#### Problem:
Please copy the data word for word, starting at the line that contains "## 🚀 About This Repository" and ending at the line that contains "This repository documents", with both of those lines included.

#### Given information:
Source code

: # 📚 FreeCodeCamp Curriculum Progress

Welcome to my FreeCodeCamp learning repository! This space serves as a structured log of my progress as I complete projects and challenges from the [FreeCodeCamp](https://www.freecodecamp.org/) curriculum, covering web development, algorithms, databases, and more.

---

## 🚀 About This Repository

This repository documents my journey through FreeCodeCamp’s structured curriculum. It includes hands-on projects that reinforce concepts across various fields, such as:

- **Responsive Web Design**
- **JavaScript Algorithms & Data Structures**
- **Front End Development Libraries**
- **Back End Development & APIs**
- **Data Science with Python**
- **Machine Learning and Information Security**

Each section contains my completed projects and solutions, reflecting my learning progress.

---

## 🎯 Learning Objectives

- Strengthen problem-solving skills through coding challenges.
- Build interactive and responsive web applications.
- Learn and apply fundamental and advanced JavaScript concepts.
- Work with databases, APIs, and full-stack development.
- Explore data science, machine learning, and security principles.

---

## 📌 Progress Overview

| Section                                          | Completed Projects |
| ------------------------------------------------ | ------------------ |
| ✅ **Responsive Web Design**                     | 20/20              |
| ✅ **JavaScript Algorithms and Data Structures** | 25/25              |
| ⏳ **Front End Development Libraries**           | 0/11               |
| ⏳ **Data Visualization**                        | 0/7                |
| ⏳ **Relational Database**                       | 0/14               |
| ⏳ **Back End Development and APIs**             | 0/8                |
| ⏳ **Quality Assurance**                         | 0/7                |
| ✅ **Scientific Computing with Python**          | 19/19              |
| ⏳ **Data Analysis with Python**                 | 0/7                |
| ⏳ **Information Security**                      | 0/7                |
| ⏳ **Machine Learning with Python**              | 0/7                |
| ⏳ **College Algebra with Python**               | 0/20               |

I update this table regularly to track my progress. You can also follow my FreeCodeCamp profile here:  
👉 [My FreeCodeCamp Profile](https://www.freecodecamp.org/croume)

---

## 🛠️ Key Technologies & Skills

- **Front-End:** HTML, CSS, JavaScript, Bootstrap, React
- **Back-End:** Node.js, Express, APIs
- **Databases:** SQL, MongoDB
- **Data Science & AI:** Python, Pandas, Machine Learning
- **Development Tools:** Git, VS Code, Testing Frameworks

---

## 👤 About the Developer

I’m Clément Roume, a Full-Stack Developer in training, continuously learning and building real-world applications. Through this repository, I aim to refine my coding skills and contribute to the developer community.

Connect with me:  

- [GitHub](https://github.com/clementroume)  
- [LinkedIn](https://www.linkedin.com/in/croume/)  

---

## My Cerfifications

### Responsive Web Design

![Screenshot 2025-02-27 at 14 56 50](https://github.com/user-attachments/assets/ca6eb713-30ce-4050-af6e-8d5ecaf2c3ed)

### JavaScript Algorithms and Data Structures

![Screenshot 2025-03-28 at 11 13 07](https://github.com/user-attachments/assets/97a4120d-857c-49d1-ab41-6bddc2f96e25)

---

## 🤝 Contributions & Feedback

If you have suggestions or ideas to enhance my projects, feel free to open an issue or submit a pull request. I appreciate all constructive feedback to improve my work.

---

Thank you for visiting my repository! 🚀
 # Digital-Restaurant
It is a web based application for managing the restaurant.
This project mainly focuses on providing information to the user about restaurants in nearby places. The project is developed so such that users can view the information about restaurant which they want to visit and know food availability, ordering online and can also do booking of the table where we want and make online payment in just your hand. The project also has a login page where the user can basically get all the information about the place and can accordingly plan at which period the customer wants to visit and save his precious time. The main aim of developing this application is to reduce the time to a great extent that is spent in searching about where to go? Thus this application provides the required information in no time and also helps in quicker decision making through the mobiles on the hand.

#### Finished exercise:
## 🚀 About This Repository

This repository documents my journey through FreeCodeCamp’s structured curriculum. It includes hands-on projects that reinforce concepts across various fields, such as:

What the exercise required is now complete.